One way to avoid errors in salting meat is to let the animal eat the salt, then eat the animal. This stroke of genius was developed in the eleventh century at Mont-Saint-Michel in France, when it was noted that meat from lambs pastured in the saltmarshes was uniquely delicious. To this day, charming black-faced sheep wander the vivid green meadows along the shore by the Mount, munching on sea-soaked grasses. They are agneaux de prés salés, among the most prized lambs in French cuisine, and they must spend seventy-two days feeding in salt meadows to qualify for this title.
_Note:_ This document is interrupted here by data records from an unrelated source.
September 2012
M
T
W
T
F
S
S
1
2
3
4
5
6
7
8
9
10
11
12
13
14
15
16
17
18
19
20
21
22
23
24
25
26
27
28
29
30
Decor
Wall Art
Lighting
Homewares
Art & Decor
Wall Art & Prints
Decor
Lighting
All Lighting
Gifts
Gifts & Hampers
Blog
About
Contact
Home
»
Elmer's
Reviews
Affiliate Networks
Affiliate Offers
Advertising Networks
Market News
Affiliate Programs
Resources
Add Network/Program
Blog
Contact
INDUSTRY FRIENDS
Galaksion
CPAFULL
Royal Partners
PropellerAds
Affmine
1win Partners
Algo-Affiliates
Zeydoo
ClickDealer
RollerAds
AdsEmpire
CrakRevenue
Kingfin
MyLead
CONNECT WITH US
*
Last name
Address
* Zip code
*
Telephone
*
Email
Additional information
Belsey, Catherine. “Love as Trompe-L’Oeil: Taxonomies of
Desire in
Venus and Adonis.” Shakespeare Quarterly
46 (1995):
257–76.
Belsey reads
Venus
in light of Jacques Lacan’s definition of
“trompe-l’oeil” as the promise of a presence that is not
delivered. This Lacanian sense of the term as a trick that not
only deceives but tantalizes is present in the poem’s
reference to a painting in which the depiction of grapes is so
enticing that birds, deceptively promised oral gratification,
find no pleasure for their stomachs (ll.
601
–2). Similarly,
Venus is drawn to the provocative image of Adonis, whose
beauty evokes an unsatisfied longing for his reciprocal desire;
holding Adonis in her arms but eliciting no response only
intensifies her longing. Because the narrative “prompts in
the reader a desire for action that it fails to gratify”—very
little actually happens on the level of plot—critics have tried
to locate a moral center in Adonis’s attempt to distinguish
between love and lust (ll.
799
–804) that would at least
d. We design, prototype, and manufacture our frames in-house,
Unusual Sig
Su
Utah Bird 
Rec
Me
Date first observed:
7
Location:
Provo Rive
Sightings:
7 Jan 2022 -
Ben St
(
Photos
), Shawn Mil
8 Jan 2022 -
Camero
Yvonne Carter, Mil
Rich in sodium and iodine, their diet imparts a much sought-after flavor to the meat.
In North America, a few producers are raising saltmarsh lamb, but it’s more costly than traditional sheep farming. A shepherd family in Newfoundland loads their sheep each year, a few at a time, into a small flat-bottomed boat and ferries them out to an island to eat briny vegetation for the summer. Another farmer in Québec trucks in seaweed from Nova Scotia for feed. Island View Farm in Cape Charles, Virginia, is rebuilding a herd of Hog Island sheep, a saltmarsh variety bred from eighteenth-century British imports to the Virginia barrier islands. For such efforts to reach the wider market, people who eat lamb need to learn what’s special about this meat and why it’s worth a premium price. It’s all about building a reputation, in short, and there we can learn something from Mont-Saint-Michel.
In the eleventh century, the Benedictines of the abbey were entitled annually to the best lamb from each local flock. At the time, this would have been deemed a perfectly fair arrangement by all concerned, a suitable contribution toward the important charitable work done by monasteries (work that government programs in the modern era struggle, with billions in tax money, to accomplish as effectively). The monks’ chief task was, of course, to offer prayer and worship to God on behalf of their fellow men. But monasteries were also — to use modern terms — hospitals, schools, libraries, hotels, soup kitchens and homeless shelters. At the same time, they were centers for the arts, for scientific research, for the chronicling of history, and for scholarship. While black-socked medieval lambs gamboled about the green marshes, Benedictines on the Mount above translated Aristotle from the original Greek into Latin, a project historians say had an enormous impact on European intellectual development.
Pilgrims from all over France flocked to St. Michael’s Mount to beg the golden archangel’s help against the powers of hell. At the abbey, they would be served the local lamb, and recognizing it as a delicacy, would bring back stories of it to their home regions. Over time l’agneau de prés salés became celebrated and earned a gastronomical prestige that has only grown with the centuries.
The solution for those who want North America to learn to love l’agneau de prés salés? A new monastic age, of course. Medieval monasteries were like salt, rocky places of strength and wisdom sprinkled across the land, drawing out the best flavors in the society where they were embedded and harmonizing them with the highest good. In the grand scheme of things, a well-seasoned leg of lamb is nothing to a well-harmonized society. But all other things being equal, why not have both?